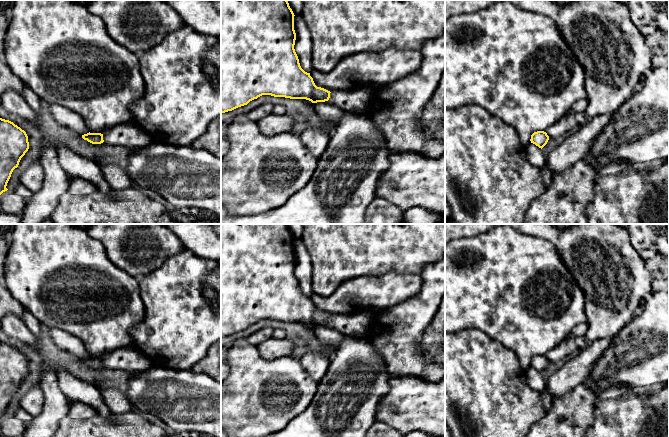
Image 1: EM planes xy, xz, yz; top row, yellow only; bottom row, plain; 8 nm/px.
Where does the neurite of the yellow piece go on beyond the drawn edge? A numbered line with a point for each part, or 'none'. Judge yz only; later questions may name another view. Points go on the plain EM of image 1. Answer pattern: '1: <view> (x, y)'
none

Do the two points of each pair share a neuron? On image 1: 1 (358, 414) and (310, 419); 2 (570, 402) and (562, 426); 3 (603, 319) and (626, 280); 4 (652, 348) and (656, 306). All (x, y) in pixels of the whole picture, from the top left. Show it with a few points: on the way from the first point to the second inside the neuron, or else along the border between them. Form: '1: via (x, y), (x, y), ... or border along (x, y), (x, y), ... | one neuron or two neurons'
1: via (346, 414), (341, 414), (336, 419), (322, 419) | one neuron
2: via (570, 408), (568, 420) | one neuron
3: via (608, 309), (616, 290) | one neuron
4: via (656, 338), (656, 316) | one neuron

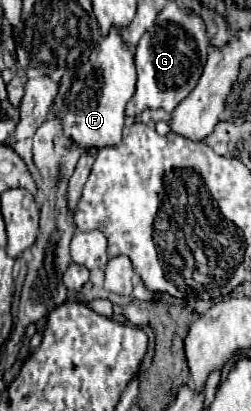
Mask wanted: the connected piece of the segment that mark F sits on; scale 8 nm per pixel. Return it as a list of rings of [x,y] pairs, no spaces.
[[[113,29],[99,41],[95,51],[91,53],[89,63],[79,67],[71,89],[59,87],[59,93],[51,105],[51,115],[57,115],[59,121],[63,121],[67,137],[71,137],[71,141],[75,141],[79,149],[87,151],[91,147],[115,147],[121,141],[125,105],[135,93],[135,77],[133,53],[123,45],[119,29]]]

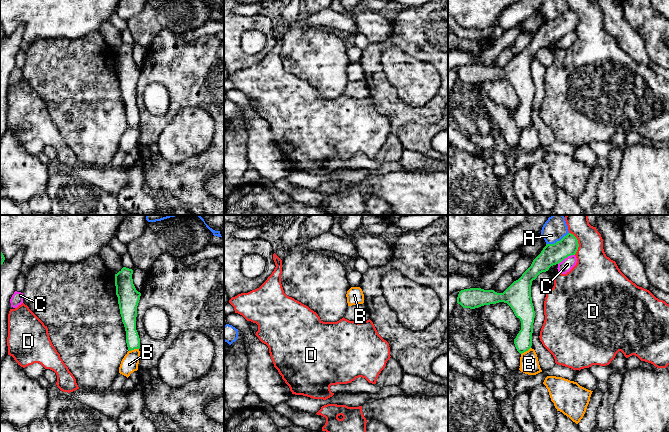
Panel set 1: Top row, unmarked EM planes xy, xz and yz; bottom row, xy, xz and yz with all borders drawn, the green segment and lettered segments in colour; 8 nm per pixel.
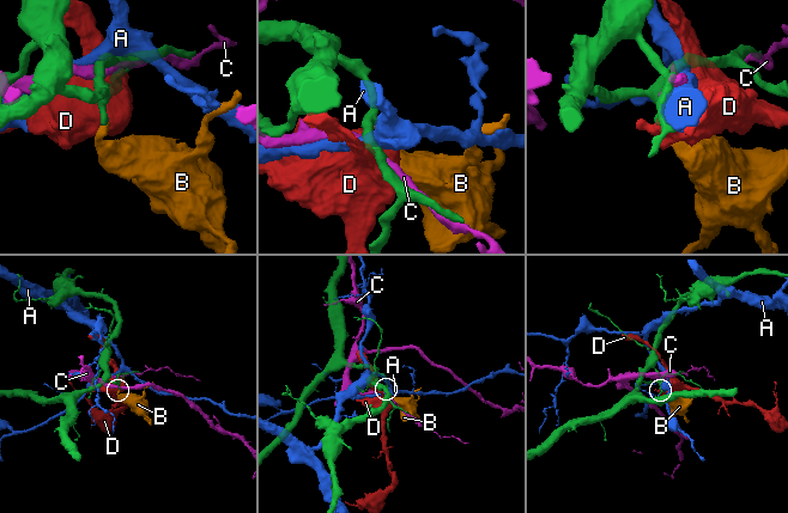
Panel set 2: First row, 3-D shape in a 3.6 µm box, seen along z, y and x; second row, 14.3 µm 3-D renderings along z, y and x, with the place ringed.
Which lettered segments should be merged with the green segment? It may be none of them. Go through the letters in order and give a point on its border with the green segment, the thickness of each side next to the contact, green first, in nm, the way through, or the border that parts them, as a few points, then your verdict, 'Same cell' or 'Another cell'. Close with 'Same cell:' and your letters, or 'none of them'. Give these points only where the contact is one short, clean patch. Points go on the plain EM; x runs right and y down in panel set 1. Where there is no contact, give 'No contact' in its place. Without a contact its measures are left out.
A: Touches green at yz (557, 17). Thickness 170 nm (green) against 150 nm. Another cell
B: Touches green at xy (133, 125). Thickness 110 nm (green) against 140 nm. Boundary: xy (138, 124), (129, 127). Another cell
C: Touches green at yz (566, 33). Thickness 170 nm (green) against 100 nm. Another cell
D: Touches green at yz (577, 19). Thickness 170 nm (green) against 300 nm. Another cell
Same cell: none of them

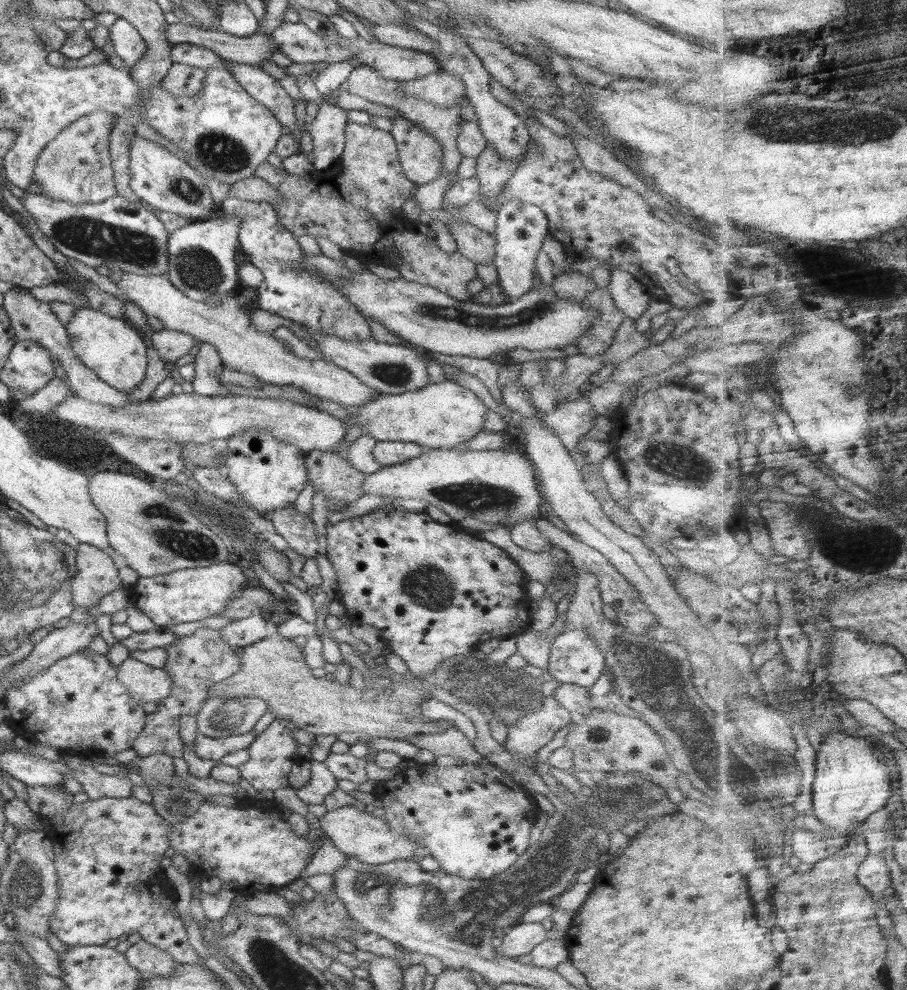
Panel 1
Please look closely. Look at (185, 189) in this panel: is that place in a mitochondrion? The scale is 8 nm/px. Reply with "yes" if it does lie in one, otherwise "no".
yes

○ ○ ○ ○ ○

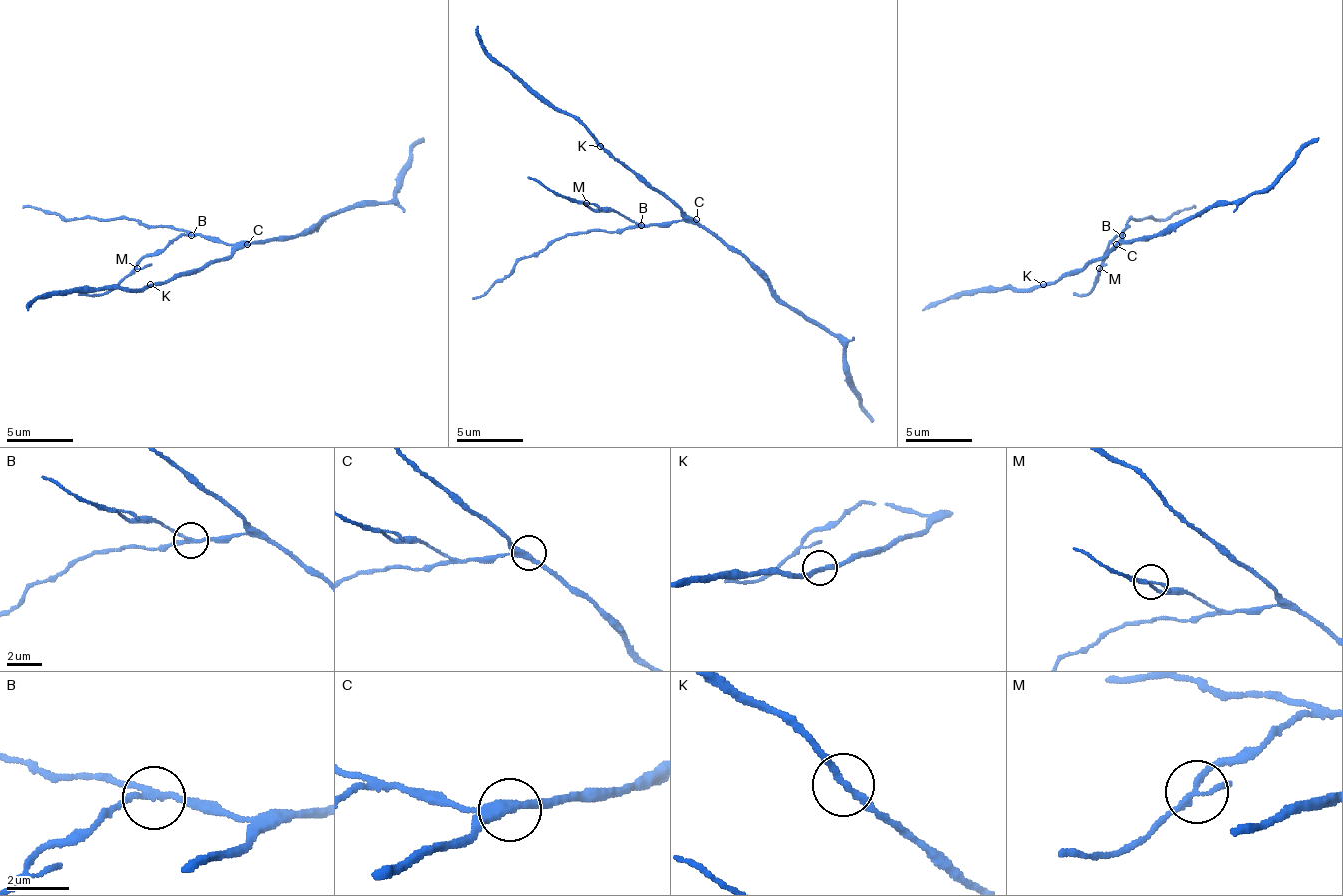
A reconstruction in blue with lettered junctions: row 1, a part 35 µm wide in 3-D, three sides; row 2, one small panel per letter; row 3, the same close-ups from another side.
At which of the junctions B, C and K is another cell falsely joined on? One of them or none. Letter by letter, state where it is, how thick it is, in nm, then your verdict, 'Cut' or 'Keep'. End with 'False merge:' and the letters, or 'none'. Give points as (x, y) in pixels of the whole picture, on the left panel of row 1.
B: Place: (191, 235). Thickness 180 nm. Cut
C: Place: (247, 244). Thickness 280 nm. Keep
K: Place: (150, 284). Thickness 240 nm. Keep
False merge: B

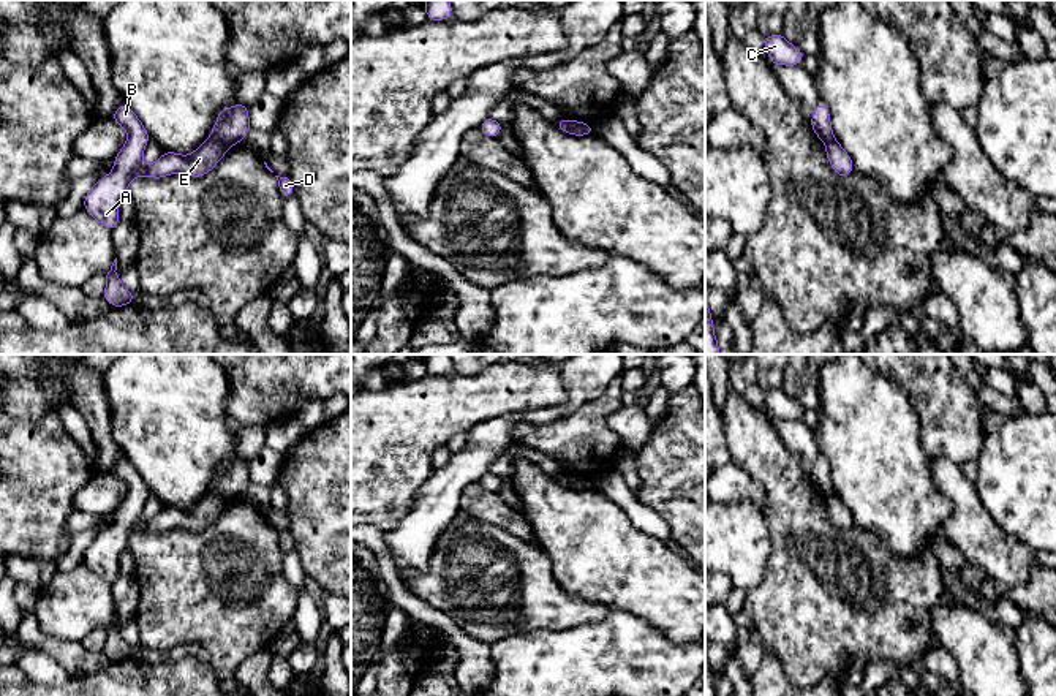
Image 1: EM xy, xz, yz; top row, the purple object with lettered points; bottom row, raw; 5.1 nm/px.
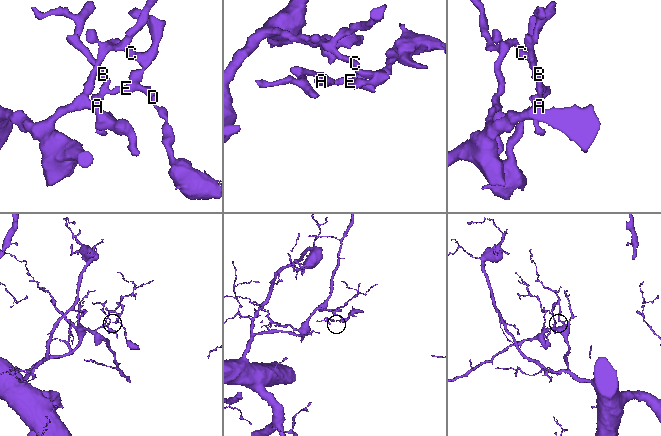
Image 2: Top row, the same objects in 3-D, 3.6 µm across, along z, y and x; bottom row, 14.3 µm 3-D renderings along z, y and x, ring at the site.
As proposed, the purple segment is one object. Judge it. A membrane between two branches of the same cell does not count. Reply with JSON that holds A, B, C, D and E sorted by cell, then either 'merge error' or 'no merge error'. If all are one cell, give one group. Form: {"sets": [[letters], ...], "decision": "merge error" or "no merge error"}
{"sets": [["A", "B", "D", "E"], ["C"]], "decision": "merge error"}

○ ○ ○ ○ ○

For every line in the listing above that mentions the word "planes", make a copy.

Image 1: EM planes xy, xz, yz; top row, yellow only; bottom row, plain; 8 nm/px.
Panel set 1: Top row, unmarked EM planes xy, xz and yz; bottom row, xy, xz and yz with all borders drawn, the green segment and lettered segments in colour; 8 nm per pixel.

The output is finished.